Brenda McAtee works to incorporate Prospect St. which has no pedestrian access into the Complete Streets program in Indianapolis

Brenda McAtee joined with AARP Indiana in successfully urging the Indianapolis and Marion City-County Council to adopt a "complete streets" program for the benefit of all road users. — Peter Hoffman

For years, Brenda McAtee has watched her neighbors risk their lives dodging traffic as they walked to and from the nearby grocery store.

See also: Happy (bike) trails for Hoosiers

With few sidewalks in their Indianapolis neighborhood of Norwood, many residents are forced to walk on busy city streets, often in heavy traffic.

"You see kids, the elderly, moms with strollers on those roads," McAtee said. "You see close calls all the time. Every day is an accident waiting to happen."

So McAtee, 60, president of the Norwood Neighborhood Association, joined with AARP Indiana and several other nonprofit groups to push for a "complete streets" ordinance. Passed unanimously by the City-County Council of Indianapolis and Marion County in August, the ordinance requires transportation engineers to consider all users — pedestrians, bicyclists, people with disabilities and motorists — when designing new and remodeled roads.

A quality of life issue

Norwood has a core of older residents who have called it home for many decades. Adding sidewalks and additional transit options would allow them to continue to live in the neighborhood comfortably as they age, McAtee said.

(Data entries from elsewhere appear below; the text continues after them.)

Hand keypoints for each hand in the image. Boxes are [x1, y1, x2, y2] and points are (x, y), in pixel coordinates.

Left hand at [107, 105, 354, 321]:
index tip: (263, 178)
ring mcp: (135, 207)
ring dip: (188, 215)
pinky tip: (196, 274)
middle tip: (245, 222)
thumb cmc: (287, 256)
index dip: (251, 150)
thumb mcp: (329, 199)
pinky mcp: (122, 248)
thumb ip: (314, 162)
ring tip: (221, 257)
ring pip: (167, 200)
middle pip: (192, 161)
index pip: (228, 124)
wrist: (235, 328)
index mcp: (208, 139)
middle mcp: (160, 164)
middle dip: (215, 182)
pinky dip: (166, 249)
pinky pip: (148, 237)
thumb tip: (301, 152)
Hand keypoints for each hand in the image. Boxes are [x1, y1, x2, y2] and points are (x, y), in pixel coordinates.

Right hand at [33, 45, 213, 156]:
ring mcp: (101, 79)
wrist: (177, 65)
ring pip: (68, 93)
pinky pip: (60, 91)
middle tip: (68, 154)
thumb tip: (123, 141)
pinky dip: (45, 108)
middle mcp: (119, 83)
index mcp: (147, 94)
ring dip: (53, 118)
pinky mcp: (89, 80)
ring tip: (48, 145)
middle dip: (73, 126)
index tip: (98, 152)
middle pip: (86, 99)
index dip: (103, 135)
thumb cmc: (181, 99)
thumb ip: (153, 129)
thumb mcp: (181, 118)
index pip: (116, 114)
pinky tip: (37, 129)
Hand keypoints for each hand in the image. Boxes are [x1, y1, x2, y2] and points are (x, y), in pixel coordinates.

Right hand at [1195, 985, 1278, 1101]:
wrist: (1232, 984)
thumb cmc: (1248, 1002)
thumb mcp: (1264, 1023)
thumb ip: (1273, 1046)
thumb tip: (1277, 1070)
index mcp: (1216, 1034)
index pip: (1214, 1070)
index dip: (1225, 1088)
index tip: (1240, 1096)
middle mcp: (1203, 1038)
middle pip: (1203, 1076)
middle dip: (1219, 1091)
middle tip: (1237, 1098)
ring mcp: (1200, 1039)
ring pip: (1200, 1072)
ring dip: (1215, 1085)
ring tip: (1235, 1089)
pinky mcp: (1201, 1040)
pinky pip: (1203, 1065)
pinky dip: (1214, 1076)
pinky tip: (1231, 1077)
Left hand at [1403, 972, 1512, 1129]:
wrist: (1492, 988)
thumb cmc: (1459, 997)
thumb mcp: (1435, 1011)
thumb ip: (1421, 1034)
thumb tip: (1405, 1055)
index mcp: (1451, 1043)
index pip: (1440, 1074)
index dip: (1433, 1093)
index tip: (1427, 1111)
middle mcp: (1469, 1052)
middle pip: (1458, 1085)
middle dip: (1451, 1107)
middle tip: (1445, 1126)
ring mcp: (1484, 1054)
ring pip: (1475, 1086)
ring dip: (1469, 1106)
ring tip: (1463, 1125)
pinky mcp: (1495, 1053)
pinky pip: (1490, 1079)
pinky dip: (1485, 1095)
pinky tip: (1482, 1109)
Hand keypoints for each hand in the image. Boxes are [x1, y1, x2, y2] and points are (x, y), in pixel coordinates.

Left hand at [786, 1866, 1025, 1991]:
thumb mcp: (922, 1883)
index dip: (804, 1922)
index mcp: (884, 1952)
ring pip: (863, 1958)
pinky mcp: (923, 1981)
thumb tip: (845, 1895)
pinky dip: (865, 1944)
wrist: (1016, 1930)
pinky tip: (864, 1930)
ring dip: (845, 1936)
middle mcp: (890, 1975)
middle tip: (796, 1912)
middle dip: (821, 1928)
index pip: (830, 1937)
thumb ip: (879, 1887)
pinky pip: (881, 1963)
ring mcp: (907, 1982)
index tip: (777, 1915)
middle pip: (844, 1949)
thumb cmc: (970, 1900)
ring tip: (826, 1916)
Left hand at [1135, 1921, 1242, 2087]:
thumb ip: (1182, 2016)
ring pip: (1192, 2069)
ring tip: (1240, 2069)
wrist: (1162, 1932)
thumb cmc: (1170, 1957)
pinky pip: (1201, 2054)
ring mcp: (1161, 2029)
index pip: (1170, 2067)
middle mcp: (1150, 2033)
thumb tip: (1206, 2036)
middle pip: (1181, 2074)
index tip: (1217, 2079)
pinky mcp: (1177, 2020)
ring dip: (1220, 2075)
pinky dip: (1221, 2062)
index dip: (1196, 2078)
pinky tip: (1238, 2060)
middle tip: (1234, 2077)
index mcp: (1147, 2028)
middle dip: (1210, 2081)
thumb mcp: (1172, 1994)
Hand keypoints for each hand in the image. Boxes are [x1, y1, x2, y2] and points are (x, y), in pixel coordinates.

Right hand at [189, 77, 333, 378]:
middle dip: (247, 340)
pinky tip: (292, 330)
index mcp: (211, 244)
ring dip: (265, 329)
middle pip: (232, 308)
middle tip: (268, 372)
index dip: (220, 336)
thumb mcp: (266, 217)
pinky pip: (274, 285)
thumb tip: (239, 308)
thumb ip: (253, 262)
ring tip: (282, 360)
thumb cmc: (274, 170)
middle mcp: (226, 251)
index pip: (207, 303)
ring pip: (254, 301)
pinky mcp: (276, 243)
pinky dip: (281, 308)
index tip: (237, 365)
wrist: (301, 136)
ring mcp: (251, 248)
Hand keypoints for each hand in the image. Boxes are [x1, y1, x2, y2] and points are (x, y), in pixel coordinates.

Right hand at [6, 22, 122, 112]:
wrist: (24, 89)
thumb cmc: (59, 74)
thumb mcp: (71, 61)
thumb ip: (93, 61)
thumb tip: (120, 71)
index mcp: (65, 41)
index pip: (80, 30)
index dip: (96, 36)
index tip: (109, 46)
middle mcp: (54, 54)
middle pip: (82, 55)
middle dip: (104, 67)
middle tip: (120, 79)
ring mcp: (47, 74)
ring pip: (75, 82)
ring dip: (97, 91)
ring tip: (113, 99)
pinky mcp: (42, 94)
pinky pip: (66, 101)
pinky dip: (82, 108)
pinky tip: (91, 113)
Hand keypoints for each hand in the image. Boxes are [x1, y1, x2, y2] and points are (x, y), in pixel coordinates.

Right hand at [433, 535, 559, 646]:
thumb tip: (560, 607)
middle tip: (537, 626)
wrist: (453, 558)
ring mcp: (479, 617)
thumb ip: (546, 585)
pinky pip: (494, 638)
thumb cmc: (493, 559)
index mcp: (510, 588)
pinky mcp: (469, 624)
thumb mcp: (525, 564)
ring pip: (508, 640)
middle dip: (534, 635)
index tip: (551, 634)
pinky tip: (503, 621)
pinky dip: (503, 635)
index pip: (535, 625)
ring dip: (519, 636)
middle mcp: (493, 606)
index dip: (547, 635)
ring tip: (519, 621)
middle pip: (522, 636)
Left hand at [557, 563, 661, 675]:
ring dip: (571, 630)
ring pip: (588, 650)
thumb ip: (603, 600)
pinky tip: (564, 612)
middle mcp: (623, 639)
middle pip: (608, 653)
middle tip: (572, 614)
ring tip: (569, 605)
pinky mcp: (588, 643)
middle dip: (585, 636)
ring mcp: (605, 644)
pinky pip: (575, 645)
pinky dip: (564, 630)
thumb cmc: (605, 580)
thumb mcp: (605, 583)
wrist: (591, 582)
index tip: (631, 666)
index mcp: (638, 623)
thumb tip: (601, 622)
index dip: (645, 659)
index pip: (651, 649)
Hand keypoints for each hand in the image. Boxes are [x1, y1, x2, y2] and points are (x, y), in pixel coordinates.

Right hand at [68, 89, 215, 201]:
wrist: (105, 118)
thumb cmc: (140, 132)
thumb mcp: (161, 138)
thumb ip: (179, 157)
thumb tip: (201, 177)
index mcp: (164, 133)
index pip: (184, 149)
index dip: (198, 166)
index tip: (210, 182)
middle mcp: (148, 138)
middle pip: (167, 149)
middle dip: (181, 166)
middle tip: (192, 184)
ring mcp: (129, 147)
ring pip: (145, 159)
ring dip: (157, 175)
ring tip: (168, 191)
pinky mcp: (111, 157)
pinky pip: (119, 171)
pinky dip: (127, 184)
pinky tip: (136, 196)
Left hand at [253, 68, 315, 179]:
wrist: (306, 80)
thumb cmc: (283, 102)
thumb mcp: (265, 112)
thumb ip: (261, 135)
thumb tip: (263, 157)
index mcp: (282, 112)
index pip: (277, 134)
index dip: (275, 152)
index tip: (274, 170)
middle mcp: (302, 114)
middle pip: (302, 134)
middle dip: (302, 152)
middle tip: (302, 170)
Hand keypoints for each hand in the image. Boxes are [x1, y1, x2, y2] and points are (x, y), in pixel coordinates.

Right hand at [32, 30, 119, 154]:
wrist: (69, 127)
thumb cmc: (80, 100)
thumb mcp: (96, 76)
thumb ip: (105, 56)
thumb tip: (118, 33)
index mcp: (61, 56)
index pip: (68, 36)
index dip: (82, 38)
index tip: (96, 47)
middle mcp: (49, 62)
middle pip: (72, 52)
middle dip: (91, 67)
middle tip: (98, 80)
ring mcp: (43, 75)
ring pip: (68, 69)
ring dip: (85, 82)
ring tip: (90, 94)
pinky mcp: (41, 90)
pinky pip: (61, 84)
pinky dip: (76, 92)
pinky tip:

"It's up to us to make the quality of their life easier. Those folks are the roots and memory of our community," she said. "If you want to know when something happened in the neighborhood [60 years ago], or what life was like back then, you know who to go to."

Ironically, the urban hub of Indianapolis was designed with pedestrians, and later rail, in mind. But as the city expanded outward in the 1940s and beyond, walking and biking took a backseat to the automobile. For the last 50 years or so, sidewalks were an afterthought in many outlying areas of the city.

But now Indianapolis seems to be on the verge of a transit renaissance. Support is growing for a proposed light-rail system linking the suburbs and downtown. A record number of passengers are riding the IndyGo buses system, and there are plans to expand routes next year. Mayor Greg Ballard (R) has spearheaded efforts to encourage bike commuting.

The year before Ballard took office, the city had less than a mile of bike lanes. Five years later, there are more than 64 miles of bike lanes and trails, with plans to more than double that number in the next few years. The city also collaborated with the local YMCA to create the Indy Bike Hub, where downtown workers can shower, store their bikes and even get some repair work done by Bicycle Garage Indy technicians.

"Society has changed," said Lori Miser, the city's public works director. "People are more health-conscious and looking for choices; they want to walk or bike to work or school or to the store. Our aging population might not be able to drive or might choose not to drive, so it's especially important to have that infrastructure in place. So we need to retrofit our streets, even though it could be harder and more expensive than if we'd done it the first time around."

A 2011 poll of AARP members in Allen and Marion counties showed 85 percent wanted local infrastructure improvements to make it easier to get around without a car.